Accelerating cryptographic standard upgrades. The dual pressure from Glassnode’s report and Google’s white paper is forcing blockchain projects to confront the urgency of post-quantum cryptography migration. BNB Chain has completed testing to replace transaction signatures from ECDSA to the NIST-standard ML-DSA-44 algorithm; the NEAR protocol is integrating FIPS-204 post-quantum signature schemes into the network. This marks the transition of anti-quantum upgrades from a “whether we need it” discussion stage to an “how to implement it” execution stage.
Reshaping capital allocation logic. Over the past month, the privacy coin sector’s independent rally—ZEC up 81.92% while the overall crypto market was only about 0.2%—indicates that investors are incorporating privacy and quantum resistance into asset selection as an independent dimension. This allocation logic was not prominent in previous market cycles, but Glassnode’s quantified presentation makes this dimension measurable.
Differentiated impact on Starknet (STRK). Unlike the strong pull seen in QRL and ZEC, STRK’s recent market performance has been weak and consolidating. Based on Gate market data (as of May 25, 2026), STRK is quoted at 0.03969 USD. Over the past 7 days it is down 2.70%, over the past 30 days it is down 2.29%, and over the past year it is down 75.15% cumulatively. From a technical perspective, STRK’s weekly trading range has been between 0.03846 USD and 0.04566 USD, with market sentiment neutral but slightly cautious. The divergence between STRK and the sector’s overall trend is worth paying attention to. Starknet’s zk-STARK technology theoretically offers a structural anti-quantum advantage—within the cryptographic constructions, zk-STARK systems are considered to have a smaller exposure surface to quantum attacks than schemes relying on ECDSA, BLS, or pairing-based zk-SNARKs. In addition, Starknet’s ecosystem has continued to make progress in privacy applications. In May 2026, strkBTC (a ZK-based Bitcoin privacy bridging solution) has officially gone live on the mainnet, allowing users to use Bitcoin within Starknet’s shielded environment. Its technical roadmap also includes research into anti-quantum cryptography and BitVM integration.
The divergence between STRK and the sector’s broader trend may reflect two layers of factors: first, Starknet as a general-purpose layer-2 network captures value under a different logic than purely anti-quantum or privacy assets, and the market has not yet fully priced “quantum resistance” into STRK’s valuation framework; second, STRK’s circulating supply structure and token-economic model make it less sensitive to short-term narrative changes than more purely aligned sector tokens.
Conclusion
The rally in the 2026 privacy coin segment is, in essence, the market’s concentrated repricing of “privacy value in the algorithmic transparency era.” Quantum computing threats provide urgency for this repricing; the jump in AI monitoring capability provides the demand logic; and continued improvement in on-chain usage data provides fundamental support.

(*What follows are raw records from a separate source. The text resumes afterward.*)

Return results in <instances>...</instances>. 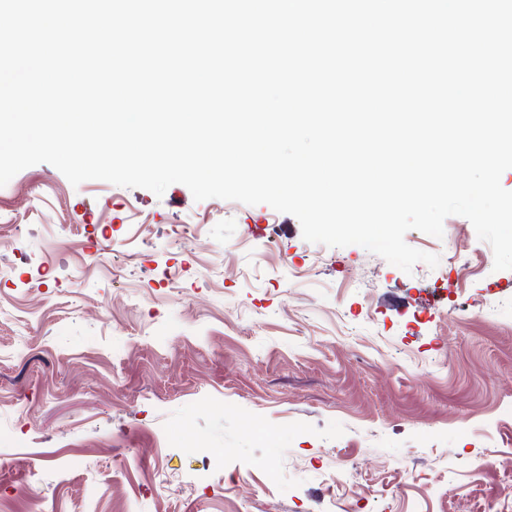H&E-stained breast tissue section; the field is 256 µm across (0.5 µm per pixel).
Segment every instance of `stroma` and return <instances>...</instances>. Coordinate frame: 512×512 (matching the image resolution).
Returning a JSON list of instances; mask_svg holds the SVG:
<instances>
[{
    "mask_svg": "<svg viewBox=\"0 0 512 512\" xmlns=\"http://www.w3.org/2000/svg\"><path fill=\"white\" fill-rule=\"evenodd\" d=\"M405 241L438 266L180 183L20 171L0 187V512H512V270L461 216Z\"/></svg>",
    "mask_w": 512,
    "mask_h": 512,
    "instance_id": "obj_1",
    "label": "stroma"
}]
</instances>
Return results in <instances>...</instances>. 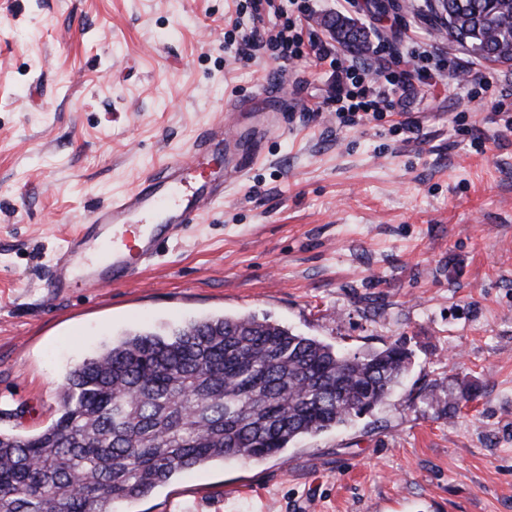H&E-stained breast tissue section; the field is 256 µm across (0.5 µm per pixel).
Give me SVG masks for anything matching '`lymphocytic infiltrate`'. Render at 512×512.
Listing matches in <instances>:
<instances>
[{
    "label": "lymphocytic infiltrate",
    "instance_id": "obj_1",
    "mask_svg": "<svg viewBox=\"0 0 512 512\" xmlns=\"http://www.w3.org/2000/svg\"><path fill=\"white\" fill-rule=\"evenodd\" d=\"M249 26L243 28L240 44L244 53L269 51L273 60L294 62L306 57L329 63L336 73L339 88L335 112L344 122L355 125L365 117L381 119L395 111L398 91L408 90L414 74H421L428 84L441 81L449 68L447 59L435 57L428 50L418 51L417 71L399 69L396 61L379 65L376 75H368L357 63H344L326 44L315 37H304V24L310 17L307 5L289 0L275 16L276 28L266 27L262 18V0H248Z\"/></svg>",
    "mask_w": 512,
    "mask_h": 512
}]
</instances>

Still, several key questions are worth ongoing tracking: can growth in actual on-chain usage match the rise in valuation? Will the industrialization process of quantum computing advance according to the market’s expected timeline? How will the direction of regulatory framework evolution shape the survival space for privacy assets?
In a world where algorithms are becoming increasingly transparent, privacy is shifting from a “nice-to-have feature” to a “must-have attribute.” This repricing experiment has only just begun.